Is it just luck or is it skill that takes the big fish? I think luck plays the major part in hooking the fish, but skill is necessary to land your prize, especially if you are fishing with fine tackle. Where are you likely to find big fish? Usually the big fellows lie in deep water, for such fish are mainly bottom feeders and do not often rise to fly. Therefore, look for deep pools with overhanging trees, from which a good supply of food is obtainable with little effort from the innumerable insects which drop into the water. The submerged roots of the trees provide good cover in which the monster lies away from enemies. The roots may also assist the fish to escape when hooked, for such submerged obstructions can play havoc with one's tackle. 

T&S old copy 1
  7lb brown trout from the Sussex Ouse, near Isfield.                                                           
Kept as a trophy or for the table in 1965. Today, it would probably be returned to the water.                    

 Having found a likely place, try a small fly and fish dry at first.
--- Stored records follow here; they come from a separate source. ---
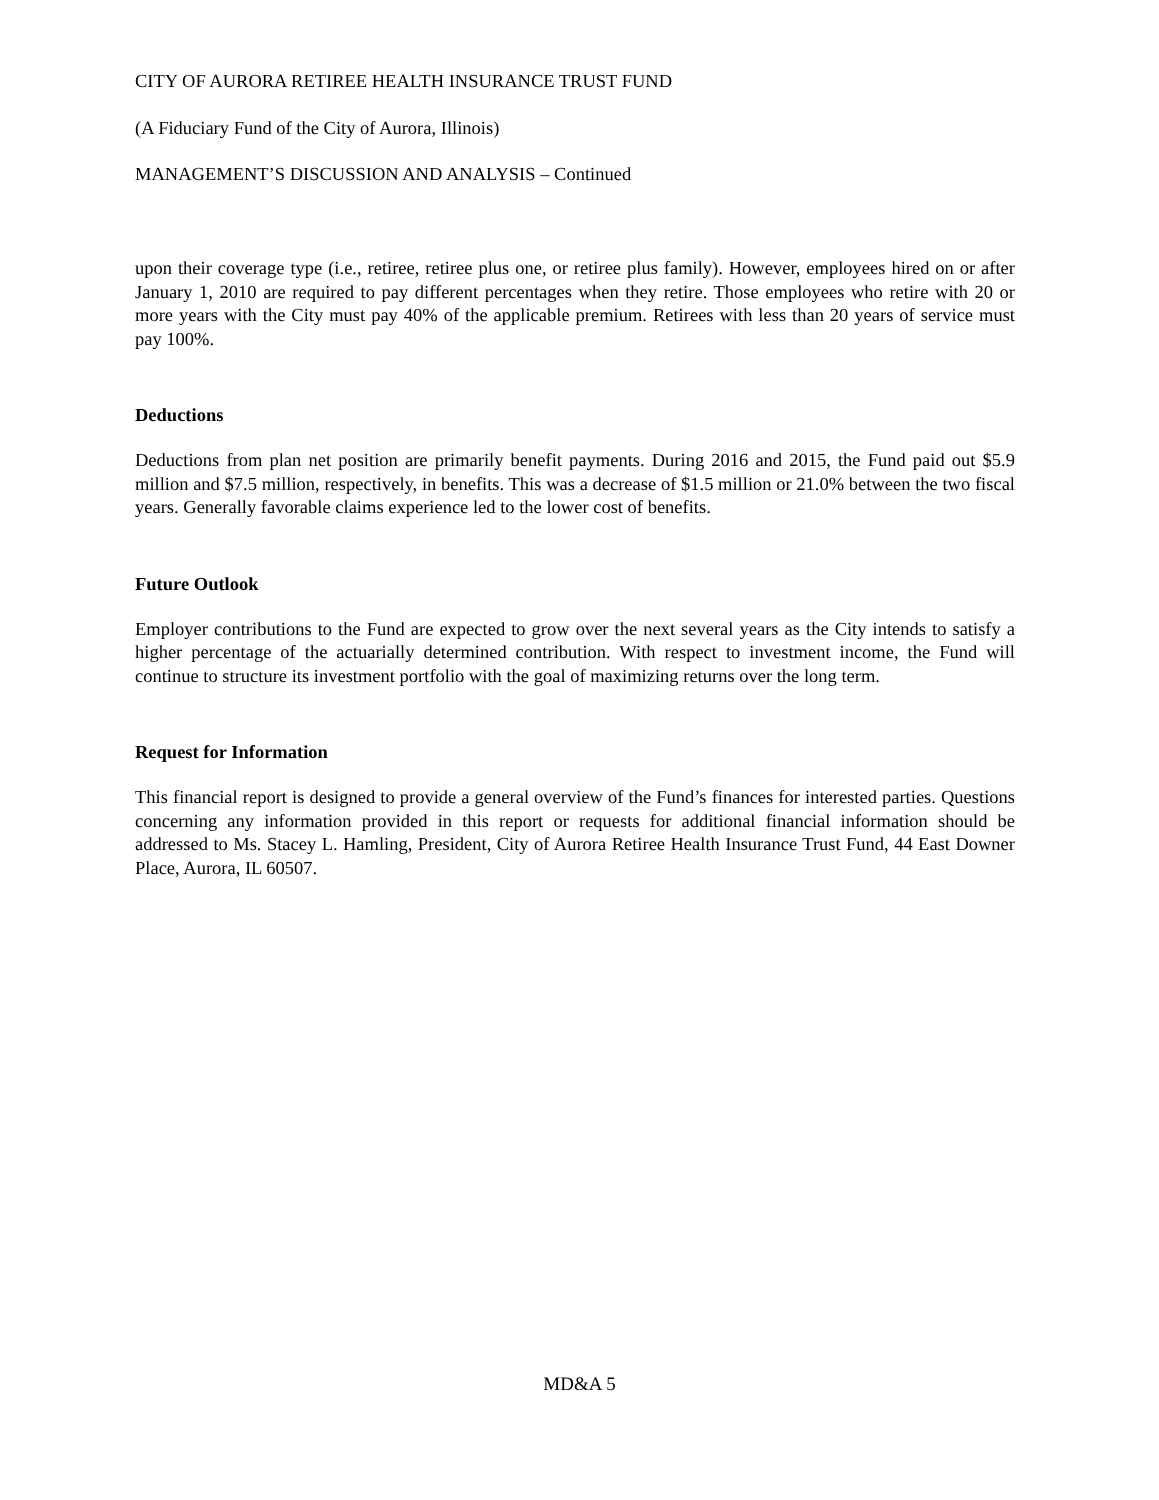CITY OF AURORA RETIREE HEALTH INSURANCE TRUST FUND
(A Fiduciary Fund of the City of Aurora, Illinois)
MANAGEMENT’S DISCUSSION AND ANALYSIS – Continued
upon their coverage type (i.e., retiree, retiree plus one, or retiree plus family). However, employees hired on or after January 1, 2010 are required to pay different percentages when they retire. Those employees who retire with 20 or more years with the City must pay 40% of the applicable premium. Retirees with less than 20 years of service must pay 100%.
Deductions
Deductions from plan net position are primarily benefit payments. During 2016 and 2015, the Fund paid out $5.9 million and $7.5 million, respectively, in benefits. This was a decrease of $1.5 million or 21.0% between the two fiscal years. Generally favorable claims experience led to the lower cost of benefits.
Future Outlook
Employer contributions to the Fund are expected to grow over the next several years as the City intends to satisfy a higher percentage of the actuarially determined contribution. With respect to investment income, the Fund will continue to structure its investment portfolio with the goal of maximizing returns over the long term.
Request for Information
This financial report is designed to provide a general overview of the Fund’s finances for interested parties. Questions concerning any information provided in this report or requests for additional financial information should be addressed to Ms. Stacey L. Hamling, President, City of Aurora Retiree Health Insurance Trust Fund, 44 East Downer Place, Aurora, IL 60507.
MD&A 5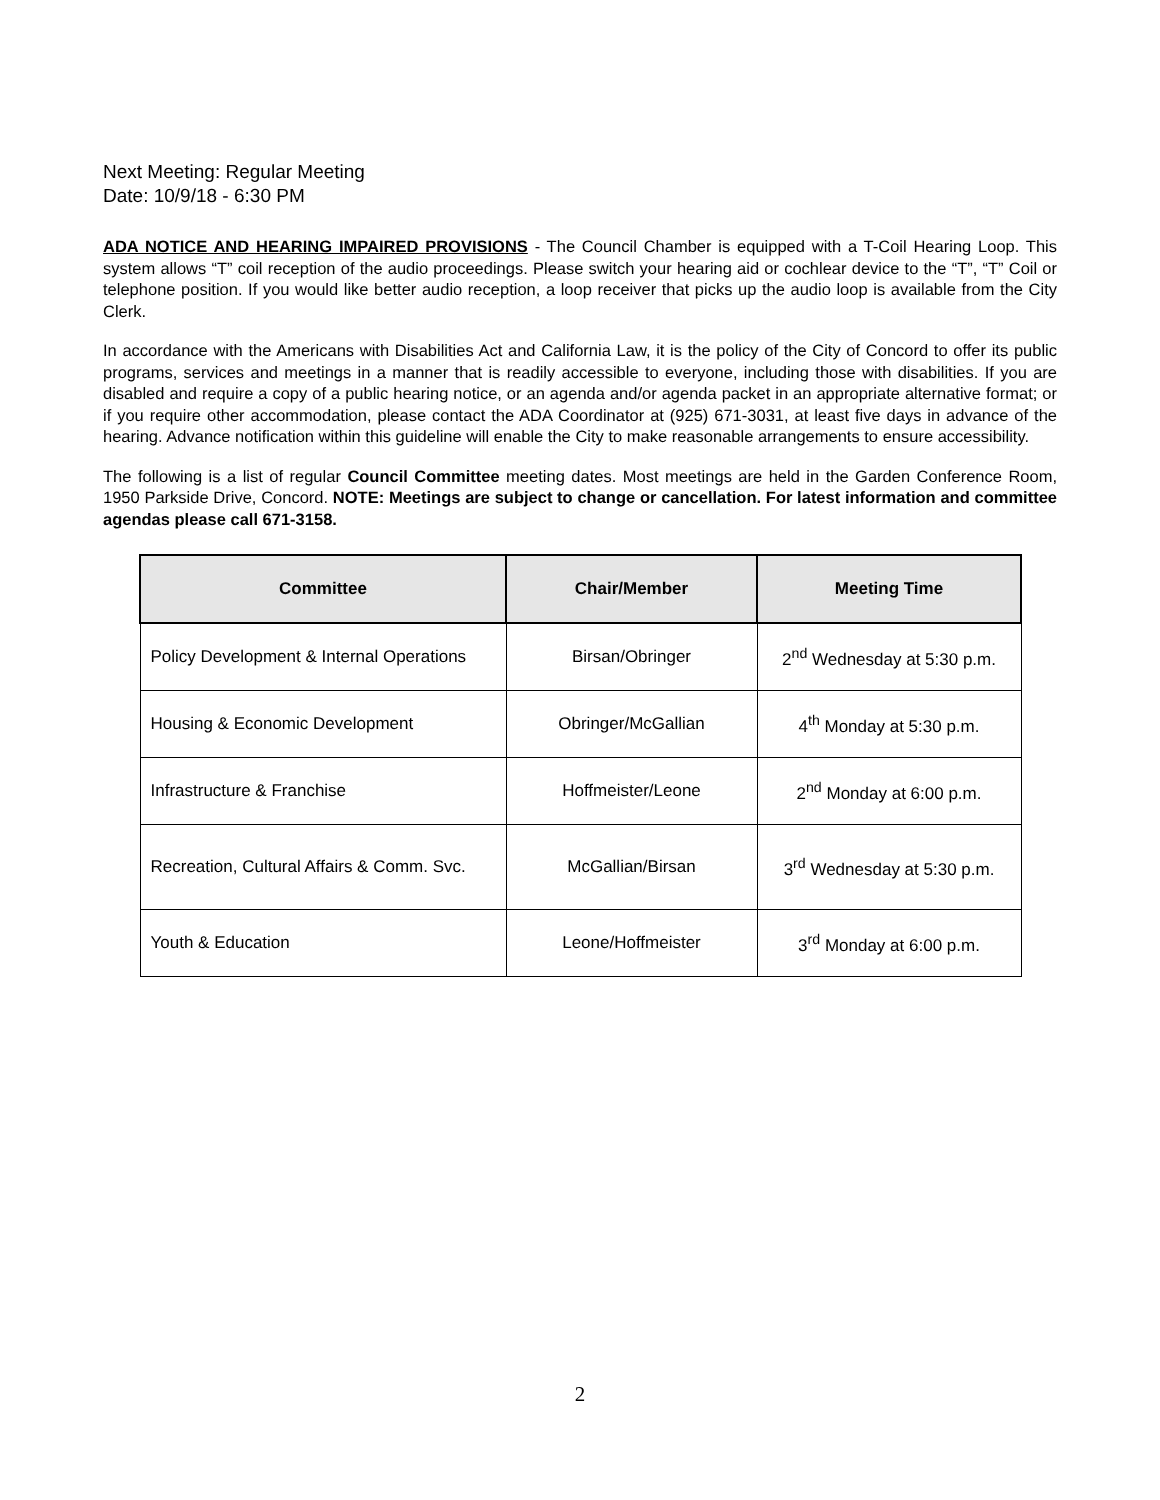Next Meeting: Regular Meeting
Date: 10/9/18 - 6:30 PM
ADA NOTICE AND HEARING IMPAIRED PROVISIONS - The Council Chamber is equipped with a T-Coil Hearing Loop. This system allows “T” coil reception of the audio proceedings. Please switch your hearing aid or cochlear device to the “T”, “T” Coil or telephone position. If you would like better audio reception, a loop receiver that picks up the audio loop is available from the City Clerk.
In accordance with the Americans with Disabilities Act and California Law, it is the policy of the City of Concord to offer its public programs, services and meetings in a manner that is readily accessible to everyone, including those with disabilities. If you are disabled and require a copy of a public hearing notice, or an agenda and/or agenda packet in an appropriate alternative format; or if you require other accommodation, please contact the ADA Coordinator at (925) 671-3031, at least five days in advance of the hearing. Advance notification within this guideline will enable the City to make reasonable arrangements to ensure accessibility.
The following is a list of regular Council Committee meeting dates. Most meetings are held in the Garden Conference Room, 1950 Parkside Drive, Concord. NOTE: Meetings are subject to change or cancellation. For latest information and committee agendas please call 671-3158.
| Committee | Chair/Member | Meeting Time |
| --- | --- | --- |
| Policy Development & Internal Operations | Birsan/Obringer | 2<sup>nd</sup> Wednesday at 5:30 p.m. |
| Housing & Economic Development | Obringer/McGallian | 4<sup>th</sup> Monday at 5:30 p.m. |
| Infrastructure & Franchise | Hoffmeister/Leone | 2<sup>nd</sup> Monday at 6:00 p.m. |
| Recreation, Cultural Affairs & Comm. Svc. | McGallian/Birsan | 3<sup>rd</sup> Wednesday at 5:30 p.m. |
| Youth & Education | Leone/Hoffmeister | 3<sup>rd</sup> Monday at 6:00 p.m. |
2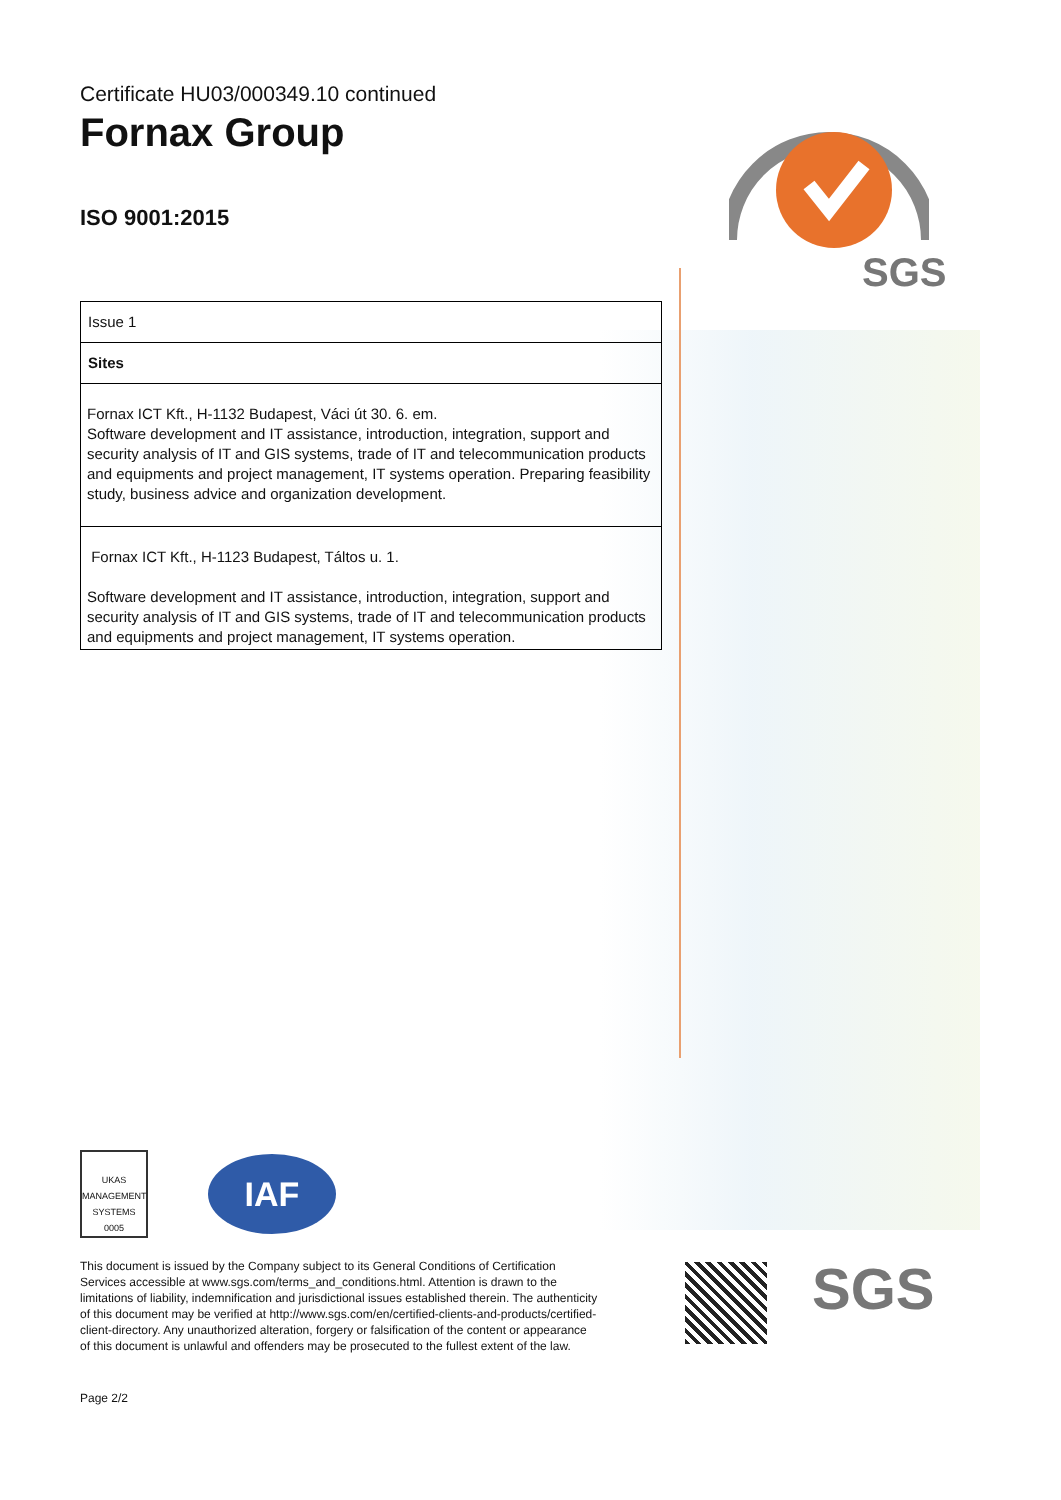SGS
Certificate HU03/000349.10 continued
Fornax Group
ISO 9001:2015
| Issue 1 |
| Sites |
| Fornax ICT Kft., H-1132 Budapest, Váci út 30. 6. em. Software development and IT assistance, introduction, integration, support and security analysis of IT and GIS systems, trade of IT and telecommunication products and equipments and project management, IT systems operation. Preparing feasibility study, business advice and organization development. |
| Fornax ICT Kft., H-1123 Budapest, Táltos u. 1. Software development and IT assistance, introduction, integration, support and security analysis of IT and GIS systems, trade of IT and telecommunication products and equipments and project management, IT systems operation. |
UKAS
MANAGEMENT SYSTEMS
0005
IAF
This document is issued by the Company subject to its General Conditions of Certification Services accessible at www.sgs.com/terms_and_conditions.html. Attention is drawn to the limitations of liability, indemnification and jurisdictional issues established therein. The authenticity of this document may be verified at http://www.sgs.com/en/certified-clients-and-products/certified-client-directory. Any unauthorized alteration, forgery or falsification of the content or appearance of this document is unlawful and offenders may be prosecuted to the fullest extent of the law.
Page 2/2
SGS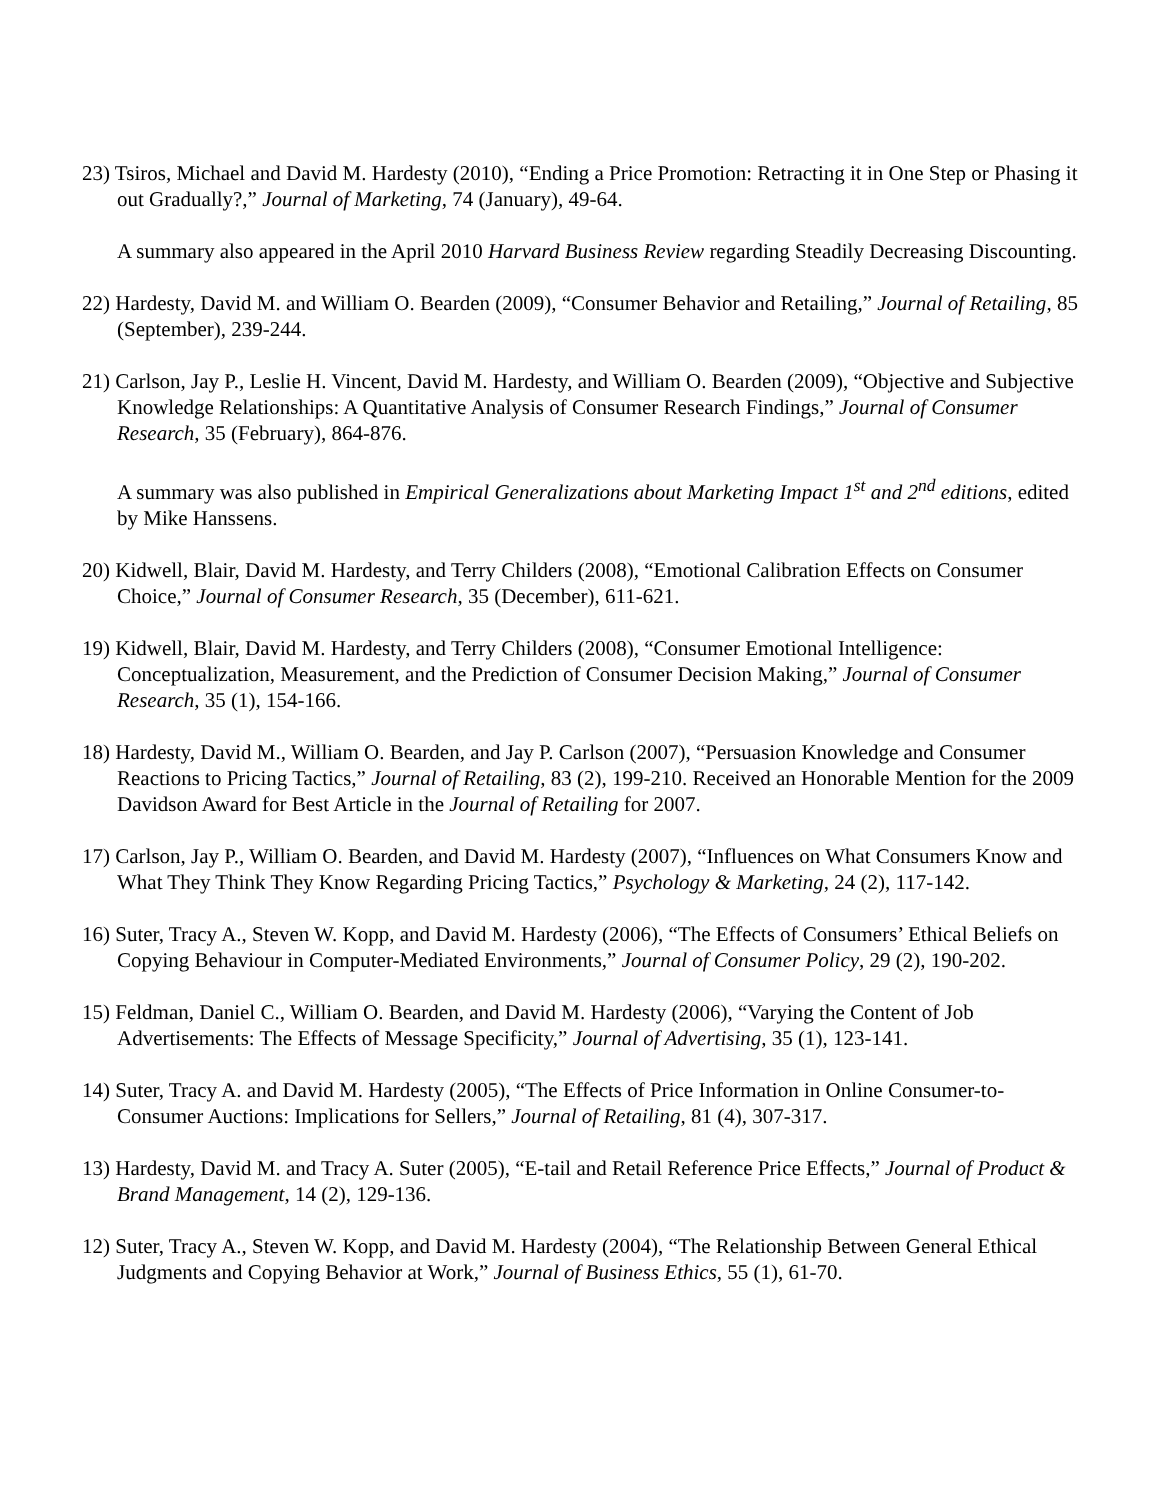23) Tsiros, Michael and David M. Hardesty (2010), “Ending a Price Promotion: Retracting it in One Step or Phasing it out Gradually?,” Journal of Marketing, 74 (January), 49-64.
A summary also appeared in the April 2010 Harvard Business Review regarding Steadily Decreasing Discounting.
22) Hardesty, David M. and William O. Bearden (2009), “Consumer Behavior and Retailing,” Journal of Retailing, 85 (September), 239-244.
21) Carlson, Jay P., Leslie H. Vincent, David M. Hardesty, and William O. Bearden (2009), “Objective and Subjective Knowledge Relationships: A Quantitative Analysis of Consumer Research Findings,” Journal of Consumer Research, 35 (February), 864-876.
A summary was also published in Empirical Generalizations about Marketing Impact 1<sup>st</sup> and 2<sup>nd</sup> editions, edited by Mike Hanssens.
20) Kidwell, Blair, David M. Hardesty, and Terry Childers (2008), “Emotional Calibration Effects on Consumer Choice,” Journal of Consumer Research, 35 (December), 611-621.
19) Kidwell, Blair, David M. Hardesty, and Terry Childers (2008), “Consumer Emotional Intelligence: Conceptualization, Measurement, and the Prediction of Consumer Decision Making,” Journal of Consumer Research, 35 (1), 154-166.
18) Hardesty, David M., William O. Bearden, and Jay P. Carlson (2007), “Persuasion Knowledge and Consumer Reactions to Pricing Tactics,” Journal of Retailing, 83 (2), 199-210. Received an Honorable Mention for the 2009 Davidson Award for Best Article in the Journal of Retailing for 2007.
17) Carlson, Jay P., William O. Bearden, and David M. Hardesty (2007), “Influences on What Consumers Know and What They Think They Know Regarding Pricing Tactics,” Psychology & Marketing, 24 (2), 117-142.
16) Suter, Tracy A., Steven W. Kopp, and David M. Hardesty (2006), “The Effects of Consumers’ Ethical Beliefs on Copying Behaviour in Computer-Mediated Environments,” Journal of Consumer Policy, 29 (2), 190-202.
15) Feldman, Daniel C., William O. Bearden, and David M. Hardesty (2006), “Varying the Content of Job Advertisements: The Effects of Message Specificity,” Journal of Advertising, 35 (1), 123-141.
14) Suter, Tracy A. and David M. Hardesty (2005), “The Effects of Price Information in Online Consumer-to-Consumer Auctions: Implications for Sellers,” Journal of Retailing, 81 (4), 307-317.
13) Hardesty, David M. and Tracy A. Suter (2005), “E-tail and Retail Reference Price Effects,” Journal of Product & Brand Management, 14 (2), 129-136.
12) Suter, Tracy A., Steven W. Kopp, and David M. Hardesty (2004), “The Relationship Between General Ethical Judgments and Copying Behavior at Work,” Journal of Business Ethics, 55 (1), 61-70.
If that fails to bring any response, fish the same fly wet at varying depths, from just under the surface to a couple of feet below, recovering your line by short, quick snatches. You will note I have not referred to spinning or any other kind of fishing. That is because, for me, it is fly fishing or nothing. 

Another likely home for a big fish is a few yards from where a feeder, or even a drain, joins the main river. If this is a deep pool so much the better. The logic here is that there are two avenues of food provision, so your monster gets the best of both worlds. The method of fishing is the same as described previously - dry and wet fly in sequence.  

Do not fall into the trap of using a big fly to catch a big fish. I am aware that the size of the fly varies with the river, but generally, in my experience, small flies are more killing on any river.  

The largest fly I ever use on any river is only of medium size. And, by the way, for the rivers I usually fish, which are the chalk streams of the South of England, my favourite flies are Baigent's Brown, Iron Blue, March Brown (at all times of the season), Lunn's Particular and the Black Gnat. These are fished dry usually, but occasionally wet. And with one or other of these flies I have taken the heaviest fish from my water during two consecutive years.  

Another place you can try for a big one is near the bank in a stickle where the fast-flowing water from a waterfall irons itself out. If near trees and submerged roots so much the better. Or you might choose a spot where the current is rather fast and there is a large patch of thick weed near the bank. Just underneath the weed may lie a big trout which might well dart out to swallow the passing fly.  

Summing up, the way to go about trying to catch big fish is to find out first of all where they lie and then to fish with small flies. When they are hooked hold them firmly, but not roughly, and let them run until they are completely exhausted.